# What is an Annual Percentage Yield (APY)?

Annual Percentage Yield (APY) is **a metric used to measure the effective annual interest rate earned **on a deposit or investment. It is an important tool for individuals who are looking to compare the returns of different investment options, such as savings accounts, certificates of deposit (CDs), or money market accounts. APY is expressed as a percentage and takes into account the compounding of interest over the course of a year.

APY is different from the nominal interest rate, which is the interest rate that is** paid without taking into account the effect of compounding**. For example, if a savings account has a nominal interest rate of 2% and compounds interest monthly, the APY would be higher than the nominal interest rate due to the additional interest earned on the interest already earned in the account.

APY is an important metric for investors to consider when comparing investment options. For example, a **savings account with a higher APY will generally provide a higher return** over time than a savings account with a lower APY. Investors should also consider other factors, such as the stability and security of the financial institution and any fees or charges associated with the account, when making investment decisions.

APY is also an important metric for financial institutions, as it helps them to attract and retain customers by offering competitive interest rates. Financial institutions may also use APY as a way to price different investment options, taking into account factors such as the level of risk, the stability of the institution, and the cost of funds.

In conclusion, APY is a metric that measures the effective annual interest rate earned on a deposit or investment. It takes into account the effect of compounding and provides a more accurate picture of the returns earned over time compared to the nominal interest rate. **Investors should consider APY when comparing investment options **and financial institutions may use APY as a way to price and market investment products.

## Simplified Example

The Annual Percentage Yield (APY) is like a score that shows how much money you'll get from your savings each year. Imagine you have some allowance money that you want to save for a special treat, like a big toy or a trip. Instead of keeping the money under your mattress, you put it in a special piggy bank that pays you interest every year. The APY is like a number that tells you how much interest you'll get, expressed as a percentage of the total amount you saved. Just like a high score in a game can mean you're doing better, a high APY means you'll get more money back from your savings. So, when you're choosing where to put your savings, it's important to compare the APYs to see which piggy bank will give you the most money back.

## History of the Term "Annual Percentage Yield (APY)"

The term "Annual Percentage Yield" (APY) was** first used in the 1980s in the United States**. It was introduced as a standardized way to compare the interest rates offered by different savings accounts and certificates of deposit (CDs). Prior to APY, the interest rate was often quoted as a simple annual percentage rate (APR), which did not take into account the effect of compounding.

## Examples

Savings Accounts: The Annual Percentage Yield (APY) is the total amount of interest that a savings account will earn in one year, expressed as a percentage of the account balance. For example, a savings account with an APY of 2% will earn 2% interest on the account balance each year. The APY takes into account not only the interest rate, but also the frequency of compounding, which is the process of adding interest to the account balance over time.

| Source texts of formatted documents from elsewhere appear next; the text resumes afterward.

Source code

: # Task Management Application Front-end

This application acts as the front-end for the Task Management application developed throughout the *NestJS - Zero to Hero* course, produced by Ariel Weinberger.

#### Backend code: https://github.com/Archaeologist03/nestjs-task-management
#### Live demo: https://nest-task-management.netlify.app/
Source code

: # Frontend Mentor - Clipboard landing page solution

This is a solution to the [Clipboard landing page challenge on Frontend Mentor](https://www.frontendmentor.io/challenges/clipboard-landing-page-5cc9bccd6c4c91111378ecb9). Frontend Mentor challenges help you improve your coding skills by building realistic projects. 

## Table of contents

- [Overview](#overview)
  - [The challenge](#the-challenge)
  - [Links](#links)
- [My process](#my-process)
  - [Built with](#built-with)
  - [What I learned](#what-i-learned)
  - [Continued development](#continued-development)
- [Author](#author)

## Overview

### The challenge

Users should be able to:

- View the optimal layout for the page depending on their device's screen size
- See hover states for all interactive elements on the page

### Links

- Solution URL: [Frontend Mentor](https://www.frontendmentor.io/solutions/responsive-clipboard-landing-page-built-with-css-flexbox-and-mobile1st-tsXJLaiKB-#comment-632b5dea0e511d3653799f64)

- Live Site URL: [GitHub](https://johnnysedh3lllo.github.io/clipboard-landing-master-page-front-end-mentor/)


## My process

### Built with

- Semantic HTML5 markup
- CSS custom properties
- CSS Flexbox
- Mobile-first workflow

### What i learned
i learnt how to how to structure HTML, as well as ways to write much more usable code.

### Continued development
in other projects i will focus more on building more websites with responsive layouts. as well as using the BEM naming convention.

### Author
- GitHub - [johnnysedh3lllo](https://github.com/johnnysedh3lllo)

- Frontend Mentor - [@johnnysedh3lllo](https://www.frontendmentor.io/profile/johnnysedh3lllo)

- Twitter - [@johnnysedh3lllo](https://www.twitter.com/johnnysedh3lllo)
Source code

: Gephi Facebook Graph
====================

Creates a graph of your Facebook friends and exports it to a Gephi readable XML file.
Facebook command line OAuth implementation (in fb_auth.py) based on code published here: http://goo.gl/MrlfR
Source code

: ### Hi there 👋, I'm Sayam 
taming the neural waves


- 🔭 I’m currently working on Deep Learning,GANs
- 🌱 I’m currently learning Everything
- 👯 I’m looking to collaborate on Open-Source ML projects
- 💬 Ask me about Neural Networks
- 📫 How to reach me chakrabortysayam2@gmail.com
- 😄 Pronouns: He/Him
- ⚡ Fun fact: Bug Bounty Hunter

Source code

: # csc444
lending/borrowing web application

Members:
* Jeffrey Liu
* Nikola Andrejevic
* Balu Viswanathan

Certificates of Deposit: APY is also used to express the yield of Certificates of Deposit (CDs). CDs are savings products that offer a fixed interest rate for a set period of time. Consumers can use the APY to compare the yield of different CDs and to determine which CD is the best fit for their savings goals. For example, a CD with an APY of 3% will pay 3% interest on the deposit each year, and the APY takes into account the frequency of compounding, so consumers can understand the true yield of the CD.

Money Market Accounts: APY is also used to express the yield of money market accounts. Money market accounts are savings products that typically offer higher interest rates than traditional savings accounts and provide access to the funds through checks or debit cards. Consumers can use the APY to compare the yield of different money market accounts and to determine which account is the best fit for their savings needs. For example, a money market account with an APY of 1.5% will earn 1.5% interest on the account balance each year, and the APY takes into account the frequency of compounding, so consumers can understand the true yield of the account.